Each month Ronald wanted a lot of money for cigarettes, and for Coca Cola. I tried to encourage him to cut back on smoking, and maybe drink a little less soda. “Don’t you want to live a long time?” I asked. “That doesn’t matter too much to me,” he said. “When it’s my time to go, I’ll go.”

“I advise backing off on his smoking,” his psychiatrist advised me. “With schizophrenics, they often have high levels of anxiety, and cigarettes are a way of self-medicating, of relaxing. It’s very hard to change that. And as far as the sodas go, it’s one of their small pleasures in life.”

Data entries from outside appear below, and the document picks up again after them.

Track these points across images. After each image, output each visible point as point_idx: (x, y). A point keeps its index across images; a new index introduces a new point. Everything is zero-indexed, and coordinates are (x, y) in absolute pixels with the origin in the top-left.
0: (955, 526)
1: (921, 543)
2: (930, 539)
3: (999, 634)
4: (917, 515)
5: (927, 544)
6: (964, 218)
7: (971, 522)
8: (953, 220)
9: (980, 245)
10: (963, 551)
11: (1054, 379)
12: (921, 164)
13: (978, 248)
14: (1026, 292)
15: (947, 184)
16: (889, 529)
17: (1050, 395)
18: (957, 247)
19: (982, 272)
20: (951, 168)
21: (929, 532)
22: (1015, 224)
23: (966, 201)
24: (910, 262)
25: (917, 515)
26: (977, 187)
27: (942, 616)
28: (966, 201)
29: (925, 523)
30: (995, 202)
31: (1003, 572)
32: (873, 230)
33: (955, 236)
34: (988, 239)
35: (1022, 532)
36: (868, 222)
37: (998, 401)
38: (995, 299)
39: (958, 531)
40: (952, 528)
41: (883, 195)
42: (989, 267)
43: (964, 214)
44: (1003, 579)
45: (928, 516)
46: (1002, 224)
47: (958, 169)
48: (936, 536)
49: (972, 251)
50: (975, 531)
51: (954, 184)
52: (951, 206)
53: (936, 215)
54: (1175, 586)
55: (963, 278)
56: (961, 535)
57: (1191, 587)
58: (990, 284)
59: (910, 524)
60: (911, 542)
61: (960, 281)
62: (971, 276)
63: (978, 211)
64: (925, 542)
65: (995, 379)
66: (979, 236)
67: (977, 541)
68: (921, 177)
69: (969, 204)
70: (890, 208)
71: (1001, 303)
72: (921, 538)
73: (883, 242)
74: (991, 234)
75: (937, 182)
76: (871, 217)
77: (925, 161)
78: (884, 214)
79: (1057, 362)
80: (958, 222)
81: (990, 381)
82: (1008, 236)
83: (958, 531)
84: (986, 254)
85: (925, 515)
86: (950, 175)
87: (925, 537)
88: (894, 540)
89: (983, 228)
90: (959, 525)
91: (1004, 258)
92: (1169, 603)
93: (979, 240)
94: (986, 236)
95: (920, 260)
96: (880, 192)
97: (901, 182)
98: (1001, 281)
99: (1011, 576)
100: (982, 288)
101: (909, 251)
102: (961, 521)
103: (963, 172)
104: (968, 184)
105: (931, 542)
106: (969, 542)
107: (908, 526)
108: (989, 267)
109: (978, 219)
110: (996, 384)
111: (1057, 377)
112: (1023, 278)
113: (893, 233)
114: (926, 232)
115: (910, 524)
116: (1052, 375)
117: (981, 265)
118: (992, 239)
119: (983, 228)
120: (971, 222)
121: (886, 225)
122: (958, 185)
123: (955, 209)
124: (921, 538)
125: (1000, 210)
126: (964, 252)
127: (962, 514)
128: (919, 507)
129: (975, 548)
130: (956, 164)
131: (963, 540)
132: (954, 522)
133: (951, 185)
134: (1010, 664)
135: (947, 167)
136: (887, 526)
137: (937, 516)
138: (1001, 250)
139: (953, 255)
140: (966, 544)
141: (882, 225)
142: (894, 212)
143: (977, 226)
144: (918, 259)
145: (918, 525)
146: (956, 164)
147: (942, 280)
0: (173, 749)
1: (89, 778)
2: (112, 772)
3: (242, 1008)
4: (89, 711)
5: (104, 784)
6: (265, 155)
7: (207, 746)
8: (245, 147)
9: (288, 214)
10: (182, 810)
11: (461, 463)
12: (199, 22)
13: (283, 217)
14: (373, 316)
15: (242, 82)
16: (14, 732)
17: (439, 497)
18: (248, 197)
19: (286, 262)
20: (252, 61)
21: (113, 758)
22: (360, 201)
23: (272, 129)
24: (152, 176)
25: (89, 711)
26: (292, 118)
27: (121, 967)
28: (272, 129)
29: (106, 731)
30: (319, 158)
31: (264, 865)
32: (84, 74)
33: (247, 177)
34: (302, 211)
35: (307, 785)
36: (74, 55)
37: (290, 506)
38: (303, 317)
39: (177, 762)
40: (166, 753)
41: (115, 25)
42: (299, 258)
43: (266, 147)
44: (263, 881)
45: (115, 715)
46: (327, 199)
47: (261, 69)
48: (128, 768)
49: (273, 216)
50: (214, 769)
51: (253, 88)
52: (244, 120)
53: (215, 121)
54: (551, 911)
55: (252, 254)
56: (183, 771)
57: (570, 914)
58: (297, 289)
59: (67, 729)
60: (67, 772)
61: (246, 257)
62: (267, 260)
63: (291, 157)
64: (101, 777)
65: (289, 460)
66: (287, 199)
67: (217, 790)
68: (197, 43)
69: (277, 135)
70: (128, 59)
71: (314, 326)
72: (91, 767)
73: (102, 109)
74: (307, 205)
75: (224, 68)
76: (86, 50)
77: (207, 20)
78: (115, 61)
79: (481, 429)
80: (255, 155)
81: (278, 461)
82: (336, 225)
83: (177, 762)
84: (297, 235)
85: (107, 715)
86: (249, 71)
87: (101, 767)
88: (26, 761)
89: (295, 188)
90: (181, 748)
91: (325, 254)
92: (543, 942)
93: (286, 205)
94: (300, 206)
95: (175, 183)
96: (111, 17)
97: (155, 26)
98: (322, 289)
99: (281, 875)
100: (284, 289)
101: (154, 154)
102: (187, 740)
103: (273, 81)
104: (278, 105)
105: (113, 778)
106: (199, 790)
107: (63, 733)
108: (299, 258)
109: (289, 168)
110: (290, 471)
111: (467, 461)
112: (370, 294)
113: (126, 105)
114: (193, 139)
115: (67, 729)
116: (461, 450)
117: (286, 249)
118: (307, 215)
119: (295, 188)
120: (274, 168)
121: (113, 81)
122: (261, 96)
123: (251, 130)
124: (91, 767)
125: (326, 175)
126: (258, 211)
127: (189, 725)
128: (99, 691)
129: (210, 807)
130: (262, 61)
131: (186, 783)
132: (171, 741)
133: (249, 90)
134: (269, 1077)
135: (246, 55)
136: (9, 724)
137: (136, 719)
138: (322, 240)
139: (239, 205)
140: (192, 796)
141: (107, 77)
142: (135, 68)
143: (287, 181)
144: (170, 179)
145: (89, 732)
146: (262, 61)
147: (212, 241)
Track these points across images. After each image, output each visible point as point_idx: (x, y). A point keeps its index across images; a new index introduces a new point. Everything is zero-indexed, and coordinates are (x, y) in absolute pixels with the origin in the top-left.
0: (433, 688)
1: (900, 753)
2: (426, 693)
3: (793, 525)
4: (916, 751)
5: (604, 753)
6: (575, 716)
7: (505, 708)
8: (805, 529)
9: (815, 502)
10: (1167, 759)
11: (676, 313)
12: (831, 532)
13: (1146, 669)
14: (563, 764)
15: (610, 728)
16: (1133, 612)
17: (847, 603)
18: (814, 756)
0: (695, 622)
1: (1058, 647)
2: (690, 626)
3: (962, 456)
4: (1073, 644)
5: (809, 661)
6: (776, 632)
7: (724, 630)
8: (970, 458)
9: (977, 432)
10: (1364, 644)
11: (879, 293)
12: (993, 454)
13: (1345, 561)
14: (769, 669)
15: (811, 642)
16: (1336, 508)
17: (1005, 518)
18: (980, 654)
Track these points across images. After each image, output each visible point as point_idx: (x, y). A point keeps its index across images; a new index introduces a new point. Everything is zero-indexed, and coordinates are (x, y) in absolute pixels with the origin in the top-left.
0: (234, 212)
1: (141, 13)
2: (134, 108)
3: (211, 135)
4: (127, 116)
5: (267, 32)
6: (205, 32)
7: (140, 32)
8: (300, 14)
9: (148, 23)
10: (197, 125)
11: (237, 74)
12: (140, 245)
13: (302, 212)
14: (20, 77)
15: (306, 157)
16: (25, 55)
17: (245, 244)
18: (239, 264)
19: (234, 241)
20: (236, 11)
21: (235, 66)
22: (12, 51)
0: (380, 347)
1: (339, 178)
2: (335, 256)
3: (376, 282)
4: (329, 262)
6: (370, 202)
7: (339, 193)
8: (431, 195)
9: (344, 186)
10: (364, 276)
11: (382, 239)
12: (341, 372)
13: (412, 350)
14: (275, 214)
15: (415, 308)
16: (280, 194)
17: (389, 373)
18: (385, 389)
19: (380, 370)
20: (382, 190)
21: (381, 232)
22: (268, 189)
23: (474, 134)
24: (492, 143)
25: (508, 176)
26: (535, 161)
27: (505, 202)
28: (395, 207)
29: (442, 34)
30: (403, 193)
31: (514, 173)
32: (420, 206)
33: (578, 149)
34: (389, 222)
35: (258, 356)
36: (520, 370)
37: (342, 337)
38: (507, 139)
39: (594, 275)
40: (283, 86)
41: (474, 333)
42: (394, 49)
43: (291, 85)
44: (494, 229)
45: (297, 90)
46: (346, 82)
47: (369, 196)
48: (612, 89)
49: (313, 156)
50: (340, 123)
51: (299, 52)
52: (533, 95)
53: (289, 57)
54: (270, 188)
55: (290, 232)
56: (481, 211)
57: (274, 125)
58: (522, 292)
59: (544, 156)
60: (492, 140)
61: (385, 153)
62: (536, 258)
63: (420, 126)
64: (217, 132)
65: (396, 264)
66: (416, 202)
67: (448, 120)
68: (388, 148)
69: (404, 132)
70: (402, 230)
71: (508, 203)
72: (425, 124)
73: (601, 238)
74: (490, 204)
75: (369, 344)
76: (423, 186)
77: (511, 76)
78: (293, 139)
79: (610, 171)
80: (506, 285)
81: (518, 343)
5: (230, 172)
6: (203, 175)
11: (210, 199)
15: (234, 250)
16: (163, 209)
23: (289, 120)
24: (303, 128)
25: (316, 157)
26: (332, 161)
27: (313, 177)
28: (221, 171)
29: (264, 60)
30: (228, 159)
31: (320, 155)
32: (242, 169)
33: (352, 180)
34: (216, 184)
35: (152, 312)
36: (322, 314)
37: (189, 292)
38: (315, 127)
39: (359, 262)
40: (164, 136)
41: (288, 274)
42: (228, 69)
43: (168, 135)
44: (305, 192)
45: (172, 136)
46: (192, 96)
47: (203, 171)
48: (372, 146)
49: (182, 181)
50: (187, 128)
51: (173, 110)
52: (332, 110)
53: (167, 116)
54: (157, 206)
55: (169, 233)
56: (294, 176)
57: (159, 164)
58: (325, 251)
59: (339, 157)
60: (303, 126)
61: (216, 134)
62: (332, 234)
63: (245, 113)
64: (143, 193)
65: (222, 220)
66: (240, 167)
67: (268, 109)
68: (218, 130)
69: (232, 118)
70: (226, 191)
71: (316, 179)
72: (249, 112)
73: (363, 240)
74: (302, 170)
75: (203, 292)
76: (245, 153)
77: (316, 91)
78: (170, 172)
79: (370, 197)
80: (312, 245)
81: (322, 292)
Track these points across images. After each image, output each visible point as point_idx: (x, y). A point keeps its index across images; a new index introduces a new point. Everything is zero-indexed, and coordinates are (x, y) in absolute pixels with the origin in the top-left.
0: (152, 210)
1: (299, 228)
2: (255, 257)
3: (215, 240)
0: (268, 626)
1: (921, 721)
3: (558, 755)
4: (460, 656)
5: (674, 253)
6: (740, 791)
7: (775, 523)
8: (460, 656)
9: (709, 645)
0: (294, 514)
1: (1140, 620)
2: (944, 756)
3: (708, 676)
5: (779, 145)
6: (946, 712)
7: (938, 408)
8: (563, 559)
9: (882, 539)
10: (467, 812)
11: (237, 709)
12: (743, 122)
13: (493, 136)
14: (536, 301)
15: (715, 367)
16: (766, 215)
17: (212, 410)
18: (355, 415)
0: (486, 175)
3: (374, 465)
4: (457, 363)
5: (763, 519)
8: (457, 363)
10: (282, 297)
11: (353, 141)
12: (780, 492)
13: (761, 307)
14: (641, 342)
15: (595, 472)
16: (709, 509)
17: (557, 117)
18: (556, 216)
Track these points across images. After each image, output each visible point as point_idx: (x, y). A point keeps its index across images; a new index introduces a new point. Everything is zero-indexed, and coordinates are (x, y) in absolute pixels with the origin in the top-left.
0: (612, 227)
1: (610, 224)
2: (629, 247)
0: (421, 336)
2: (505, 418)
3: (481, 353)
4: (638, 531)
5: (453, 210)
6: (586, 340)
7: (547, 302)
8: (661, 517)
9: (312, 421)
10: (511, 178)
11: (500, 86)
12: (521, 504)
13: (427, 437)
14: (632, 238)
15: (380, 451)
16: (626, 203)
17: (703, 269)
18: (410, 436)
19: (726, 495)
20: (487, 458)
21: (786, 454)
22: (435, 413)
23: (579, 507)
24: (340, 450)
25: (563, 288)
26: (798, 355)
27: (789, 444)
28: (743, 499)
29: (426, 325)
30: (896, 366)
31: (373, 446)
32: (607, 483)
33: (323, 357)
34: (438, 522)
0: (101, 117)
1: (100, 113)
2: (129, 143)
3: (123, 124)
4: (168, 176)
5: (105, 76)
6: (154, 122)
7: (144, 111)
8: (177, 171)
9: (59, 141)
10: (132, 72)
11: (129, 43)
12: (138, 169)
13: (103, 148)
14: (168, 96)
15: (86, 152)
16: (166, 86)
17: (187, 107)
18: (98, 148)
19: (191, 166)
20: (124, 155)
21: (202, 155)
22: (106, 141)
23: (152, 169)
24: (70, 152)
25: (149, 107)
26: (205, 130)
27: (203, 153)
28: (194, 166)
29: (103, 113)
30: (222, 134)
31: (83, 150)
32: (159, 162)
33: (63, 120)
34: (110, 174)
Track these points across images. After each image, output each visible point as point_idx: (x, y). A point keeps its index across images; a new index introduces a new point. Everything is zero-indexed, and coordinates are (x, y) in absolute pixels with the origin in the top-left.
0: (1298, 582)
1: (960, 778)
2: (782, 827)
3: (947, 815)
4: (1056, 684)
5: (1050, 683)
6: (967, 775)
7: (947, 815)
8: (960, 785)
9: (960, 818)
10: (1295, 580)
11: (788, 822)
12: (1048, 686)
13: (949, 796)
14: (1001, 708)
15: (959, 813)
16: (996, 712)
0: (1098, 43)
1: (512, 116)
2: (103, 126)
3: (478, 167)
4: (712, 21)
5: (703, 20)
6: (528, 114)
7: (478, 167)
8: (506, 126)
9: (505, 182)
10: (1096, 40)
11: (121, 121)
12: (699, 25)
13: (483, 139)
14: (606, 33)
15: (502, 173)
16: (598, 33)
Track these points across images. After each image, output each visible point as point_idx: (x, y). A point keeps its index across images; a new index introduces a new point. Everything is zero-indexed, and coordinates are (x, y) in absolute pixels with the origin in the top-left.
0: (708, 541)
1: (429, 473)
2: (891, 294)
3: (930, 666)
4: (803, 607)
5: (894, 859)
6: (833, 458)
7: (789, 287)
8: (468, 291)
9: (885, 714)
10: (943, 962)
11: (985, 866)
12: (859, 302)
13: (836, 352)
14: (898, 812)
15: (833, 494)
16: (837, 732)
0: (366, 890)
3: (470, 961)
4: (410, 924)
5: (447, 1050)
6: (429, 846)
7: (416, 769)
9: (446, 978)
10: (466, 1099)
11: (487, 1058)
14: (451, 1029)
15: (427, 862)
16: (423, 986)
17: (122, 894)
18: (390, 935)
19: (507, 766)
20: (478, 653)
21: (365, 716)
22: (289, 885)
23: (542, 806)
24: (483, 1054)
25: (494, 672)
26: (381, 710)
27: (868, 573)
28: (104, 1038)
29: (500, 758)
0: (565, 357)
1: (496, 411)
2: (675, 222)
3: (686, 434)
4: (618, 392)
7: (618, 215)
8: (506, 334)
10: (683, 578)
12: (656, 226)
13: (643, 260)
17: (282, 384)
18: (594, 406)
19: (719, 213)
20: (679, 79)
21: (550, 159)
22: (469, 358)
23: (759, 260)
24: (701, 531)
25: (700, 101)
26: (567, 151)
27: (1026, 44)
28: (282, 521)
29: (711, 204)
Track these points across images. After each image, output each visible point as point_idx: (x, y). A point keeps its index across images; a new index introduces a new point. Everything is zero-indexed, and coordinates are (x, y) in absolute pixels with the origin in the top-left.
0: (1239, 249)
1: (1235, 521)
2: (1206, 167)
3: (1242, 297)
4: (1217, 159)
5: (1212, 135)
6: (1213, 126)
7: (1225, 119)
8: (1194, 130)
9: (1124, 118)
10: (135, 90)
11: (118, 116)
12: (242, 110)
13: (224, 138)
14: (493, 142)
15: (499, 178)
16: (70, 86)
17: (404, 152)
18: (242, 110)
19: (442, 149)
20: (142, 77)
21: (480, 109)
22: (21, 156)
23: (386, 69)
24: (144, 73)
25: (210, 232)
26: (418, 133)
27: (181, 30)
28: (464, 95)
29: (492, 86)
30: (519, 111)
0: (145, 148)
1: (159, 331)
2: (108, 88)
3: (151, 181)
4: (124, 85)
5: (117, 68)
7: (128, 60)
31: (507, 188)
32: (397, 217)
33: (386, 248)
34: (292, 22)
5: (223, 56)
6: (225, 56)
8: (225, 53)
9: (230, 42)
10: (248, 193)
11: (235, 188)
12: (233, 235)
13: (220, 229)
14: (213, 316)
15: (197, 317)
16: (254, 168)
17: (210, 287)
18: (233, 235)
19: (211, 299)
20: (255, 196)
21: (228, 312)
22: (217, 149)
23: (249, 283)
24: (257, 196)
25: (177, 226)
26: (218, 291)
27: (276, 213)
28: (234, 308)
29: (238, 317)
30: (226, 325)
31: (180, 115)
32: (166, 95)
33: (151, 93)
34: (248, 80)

So I backed off, and sent him the ever increasing amounts he wanted each month for cigarettes and Cokes.

After he passed away at the cancer ward at the hospital, I made a last visit to Merriment Manor to say goodbye to the staff & patients. Some patients came up to me and asked if I had any cigarettes or Cokes for them.

“Why?” I said, “don’t you have your own money for that?”

It was then that I learned what everyone who lived there knew: that if they ever ran out of money before the end of the month, they could always ask Ronald for a cigarette or a Coke. And as long as he had something for himself, he would never turn anyone down. He just didn’t have it in his heart to say no.

What I realized last night: Ronald is my teacher for simplicity of the heart. And the reason he possessed this gift of simplicity: it wouldn’t have occurred to him to desire it.